** EXERCISE INSTRUCTIONS **
Report every line of the listing below that contains the string "series", copying each one in full. Match case exactly.

** TASK MATERIAL **
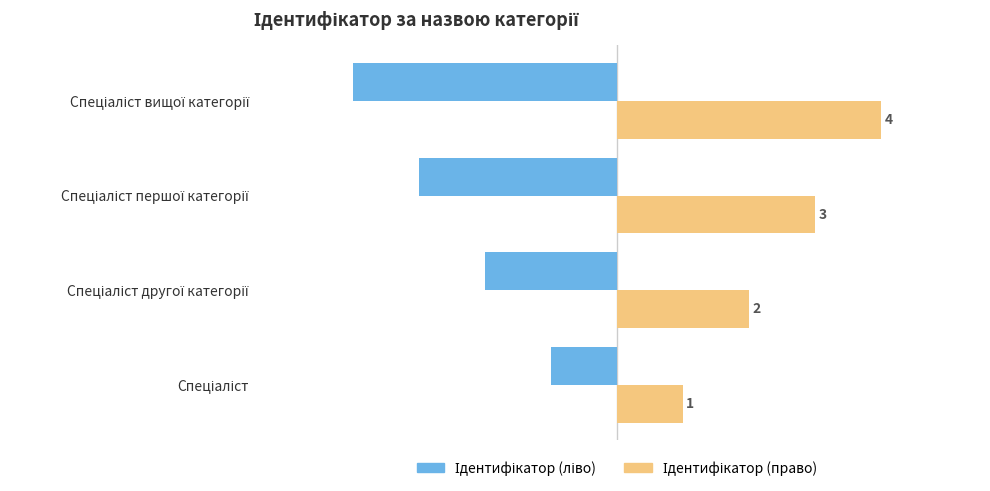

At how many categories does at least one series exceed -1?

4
* * *
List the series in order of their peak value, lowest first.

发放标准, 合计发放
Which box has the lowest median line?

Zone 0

** RESULT BELOW **
At how many categories does at least one series exceed -1?
List the series in order of their peak value, lowest first.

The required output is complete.